LISTED ENTRIES —
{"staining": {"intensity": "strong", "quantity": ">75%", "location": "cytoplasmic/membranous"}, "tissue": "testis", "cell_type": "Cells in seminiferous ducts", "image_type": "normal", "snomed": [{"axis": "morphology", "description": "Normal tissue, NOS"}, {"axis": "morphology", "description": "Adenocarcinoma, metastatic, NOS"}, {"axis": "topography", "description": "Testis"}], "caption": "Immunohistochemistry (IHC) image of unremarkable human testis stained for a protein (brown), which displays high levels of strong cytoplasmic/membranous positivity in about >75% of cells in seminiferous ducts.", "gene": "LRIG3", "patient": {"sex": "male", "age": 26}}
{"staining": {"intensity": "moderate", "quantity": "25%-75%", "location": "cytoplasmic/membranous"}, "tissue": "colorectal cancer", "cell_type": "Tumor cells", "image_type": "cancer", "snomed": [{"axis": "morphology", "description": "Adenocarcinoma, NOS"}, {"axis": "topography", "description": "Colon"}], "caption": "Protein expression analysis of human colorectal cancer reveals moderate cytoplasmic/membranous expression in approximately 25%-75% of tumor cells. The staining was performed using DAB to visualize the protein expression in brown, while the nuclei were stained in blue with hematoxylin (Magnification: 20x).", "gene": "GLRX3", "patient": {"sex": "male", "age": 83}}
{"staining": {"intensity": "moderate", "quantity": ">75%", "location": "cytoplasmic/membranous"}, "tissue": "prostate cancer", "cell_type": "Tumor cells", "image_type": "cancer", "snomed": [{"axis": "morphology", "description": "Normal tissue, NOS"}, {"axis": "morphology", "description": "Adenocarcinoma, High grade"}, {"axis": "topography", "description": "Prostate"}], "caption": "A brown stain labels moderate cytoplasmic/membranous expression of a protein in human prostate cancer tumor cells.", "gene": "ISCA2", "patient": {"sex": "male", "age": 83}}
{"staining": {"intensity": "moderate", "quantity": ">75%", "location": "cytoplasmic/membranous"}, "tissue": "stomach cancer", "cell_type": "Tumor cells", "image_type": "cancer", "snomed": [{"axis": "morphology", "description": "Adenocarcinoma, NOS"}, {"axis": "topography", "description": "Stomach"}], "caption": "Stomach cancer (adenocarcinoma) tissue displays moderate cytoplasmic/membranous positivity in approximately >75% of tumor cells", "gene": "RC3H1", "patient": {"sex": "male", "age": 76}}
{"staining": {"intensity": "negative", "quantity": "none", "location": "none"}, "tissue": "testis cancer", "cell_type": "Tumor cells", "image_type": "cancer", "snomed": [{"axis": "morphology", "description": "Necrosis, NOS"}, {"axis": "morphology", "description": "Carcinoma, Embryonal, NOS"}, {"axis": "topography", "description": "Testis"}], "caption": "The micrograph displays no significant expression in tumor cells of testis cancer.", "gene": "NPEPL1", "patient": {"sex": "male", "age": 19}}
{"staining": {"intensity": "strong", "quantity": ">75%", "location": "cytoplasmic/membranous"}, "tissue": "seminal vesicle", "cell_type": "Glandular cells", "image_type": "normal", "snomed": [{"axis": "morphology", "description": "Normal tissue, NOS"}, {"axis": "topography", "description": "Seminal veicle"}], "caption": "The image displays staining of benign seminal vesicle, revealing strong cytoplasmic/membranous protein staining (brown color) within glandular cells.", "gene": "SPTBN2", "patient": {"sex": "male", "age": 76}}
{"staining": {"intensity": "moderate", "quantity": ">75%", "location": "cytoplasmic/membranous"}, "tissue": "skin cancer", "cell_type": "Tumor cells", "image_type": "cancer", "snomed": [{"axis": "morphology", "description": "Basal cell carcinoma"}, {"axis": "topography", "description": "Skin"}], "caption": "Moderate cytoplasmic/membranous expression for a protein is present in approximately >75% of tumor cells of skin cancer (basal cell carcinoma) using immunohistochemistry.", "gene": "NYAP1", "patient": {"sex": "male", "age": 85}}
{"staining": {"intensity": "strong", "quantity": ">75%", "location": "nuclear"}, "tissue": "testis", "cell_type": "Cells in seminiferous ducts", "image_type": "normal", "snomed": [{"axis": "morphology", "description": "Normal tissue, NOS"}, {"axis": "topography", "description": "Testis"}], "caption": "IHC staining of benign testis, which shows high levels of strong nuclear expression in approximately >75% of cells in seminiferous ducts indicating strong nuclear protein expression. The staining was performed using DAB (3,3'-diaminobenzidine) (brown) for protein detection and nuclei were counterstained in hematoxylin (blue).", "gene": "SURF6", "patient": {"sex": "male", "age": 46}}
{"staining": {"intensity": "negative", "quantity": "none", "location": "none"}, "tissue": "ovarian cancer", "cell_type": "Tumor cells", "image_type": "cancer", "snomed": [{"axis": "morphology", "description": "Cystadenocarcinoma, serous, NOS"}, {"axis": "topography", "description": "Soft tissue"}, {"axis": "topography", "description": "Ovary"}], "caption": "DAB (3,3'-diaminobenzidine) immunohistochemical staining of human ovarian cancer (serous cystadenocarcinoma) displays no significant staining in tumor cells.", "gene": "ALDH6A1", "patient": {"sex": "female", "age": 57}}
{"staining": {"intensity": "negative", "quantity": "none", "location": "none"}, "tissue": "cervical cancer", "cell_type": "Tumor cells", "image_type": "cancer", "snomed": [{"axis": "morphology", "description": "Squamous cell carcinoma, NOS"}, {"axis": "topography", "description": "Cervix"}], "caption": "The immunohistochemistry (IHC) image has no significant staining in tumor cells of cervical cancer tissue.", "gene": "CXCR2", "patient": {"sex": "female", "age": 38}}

ABOUT THIS EXERCISE — Nothing in the records may be left out; transcribe all of them exactly.

SOLUTION FOR THIS PROBLEM —
{"staining": {"intensity": "strong", "quantity": ">75%", "location": "cytoplasmic/membranous"}, "tissue": "testis", "cell_type": "Cells in seminiferous ducts", "image_type": "normal", "snomed": [{"axis": "morphology", "description": "Normal tissue, NOS"}, {"axis": "morphology", "description": "Adenocarcinoma, metastatic, NOS"}, {"axis": "topography", "description": "Testis"}], "caption": "Immunohistochemistry (IHC) image of unremarkable human testis stained for a protein (brown), which displays high levels of strong cytoplasmic/membranous positivity in about >75% of cells in seminiferous ducts.", "gene": "LRIG3", "patient": {"sex": "male", "age": 26}}
{"staining": {"intensity": "moderate", "quantity": "25%-75%", "location": "cytoplasmic/membranous"}, "tissue": "colorectal cancer", "cell_type": "Tumor cells", "image_type": "cancer", "snomed": [{"axis": "morphology", "description": "Adenocarcinoma, NOS"}, {"axis": "topography", "description": "Colon"}], "caption": "Protein expression analysis of human colorectal cancer reveals moderate cytoplasmic/membranous expression in approximately 25%-75% of tumor cells. The staining was performed using DAB to visualize the protein expression in brown, while the nuclei were stained in blue with hematoxylin (Magnification: 20x).", "gene": "GLRX3", "patient": {"sex": "male", "age": 83}}
{"staining": {"intensity": "moderate", "quantity": ">75%", "location": "cytoplasmic/membranous"}, "tissue": "prostate cancer", "cell_type": "Tumor cells", "image_type": "cancer", "snomed": [{"axis": "morphology", "description": "Normal tissue, NOS"}, {"axis": "morphology", "description": "Adenocarcinoma, High grade"}, {"axis": "topography", "description": "Prostate"}], "caption": "A brown stain labels moderate cytoplasmic/membranous expression of a protein in human prostate cancer tumor cells.", "gene": "ISCA2", "patient": {"sex": "male", "age": 83}}
{"staining": {"intensity": "moderate", "quantity": ">75%", "location": "cytoplasmic/membranous"}, "tissue": "stomach cancer", "cell_type": "Tumor cells", "image_type": "cancer", "snomed": [{"axis": "morphology", "description": "Adenocarcinoma, NOS"}, {"axis": "topography", "description": "Stomach"}], "caption": "Stomach cancer (adenocarcinoma) tissue displays moderate cytoplasmic/membranous positivity in approximately >75% of tumor cells", "gene": "RC3H1", "patient": {"sex": "male", "age": 76}}
{"staining": {"intensity": "negative", "quantity": "none", "location": "none"}, "tissue": "testis cancer", "cell_type": "Tumor cells", "image_type": "cancer", "snomed": [{"axis": "morphology", "description": "Necrosis, NOS"}, {"axis": "morphology", "description": "Carcinoma, Embryonal, NOS"}, {"axis": "topography", "description": "Testis"}], "caption": "The micrograph displays no significant expression in tumor cells of testis cancer.", "gene": "NPEPL1", "patient": {"sex": "male", "age": 19}}
{"staining": {"intensity": "strong", "quantity": ">75%", "location": "cytoplasmic/membranous"}, "tissue": "seminal vesicle", "cell_type": "Glandular cells", "image_type": "normal", "snomed": [{"axis": "morphology", "description": "Normal tissue, NOS"}, {"axis": "topography", "description": "Seminal veicle"}], "caption": "The image displays staining of benign seminal vesicle, revealing strong cytoplasmic/membranous protein staining (brown color) within glandular cells.", "gene": "SPTBN2", "patient": {"sex": "male", "age": 76}}
{"staining": {"intensity": "moderate", "quantity": ">75%", "location": "cytoplasmic/membranous"}, "tissue": "skin cancer", "cell_type": "Tumor cells", "image_type": "cancer", "snomed": [{"axis": "morphology", "description": "Basal cell carcinoma"}, {"axis": "topography", "description": "Skin"}], "caption": "Moderate cytoplasmic/membranous expression for a protein is present in approximately >75% of tumor cells of skin cancer (basal cell carcinoma) using immunohistochemistry.", "gene": "NYAP1", "patient": {"sex": "male", "age": 85}}
{"staining": {"intensity": "strong", "quantity": ">75%", "location": "nuclear"}, "tissue": "testis", "cell_type": "Cells in seminiferous ducts", "image_type": "normal", "snomed": [{"axis": "morphology", "description": "Normal tissue, NOS"}, {"axis": "topography", "description": "Testis"}], "caption": "IHC staining of benign testis, which shows high levels of strong nuclear expression in approximately >75% of cells in seminiferous ducts indicating strong nuclear protein expression. The staining was performed using DAB (3,3'-diaminobenzidine) (brown) for protein detection and nuclei were counterstained in hematoxylin (blue).", "gene": "SURF6", "patient": {"sex": "male", "age": 46}}
{"staining": {"intensity": "negative", "quantity": "none", "location": "none"}, "tissue": "ovarian cancer", "cell_type": "Tumor cells", "image_type": "cancer", "snomed": [{"axis": "morphology", "description": "Cystadenocarcinoma, serous, NOS"}, {"axis": "topography", "description": "Soft tissue"}, {"axis": "topography", "description": "Ovary"}], "caption": "DAB (3,3'-diaminobenzidine) immunohistochemical staining of human ovarian cancer (serous cystadenocarcinoma) displays no significant staining in tumor cells.", "gene": "ALDH6A1", "patient": {"sex": "female", "age": 57}}
{"staining": {"intensity": "negative", "quantity": "none", "location": "none"}, "tissue": "cervical cancer", "cell_type": "Tumor cells", "image_type": "cancer", "snomed": [{"axis": "morphology", "description": "Squamous cell carcinoma, NOS"}, {"axis": "topography", "description": "Cervix"}], "caption": "The immunohistochemistry (IHC) image has no significant staining in tumor cells of cervical cancer tissue.", "gene": "CXCR2", "patient": {"sex": "female", "age": 38}}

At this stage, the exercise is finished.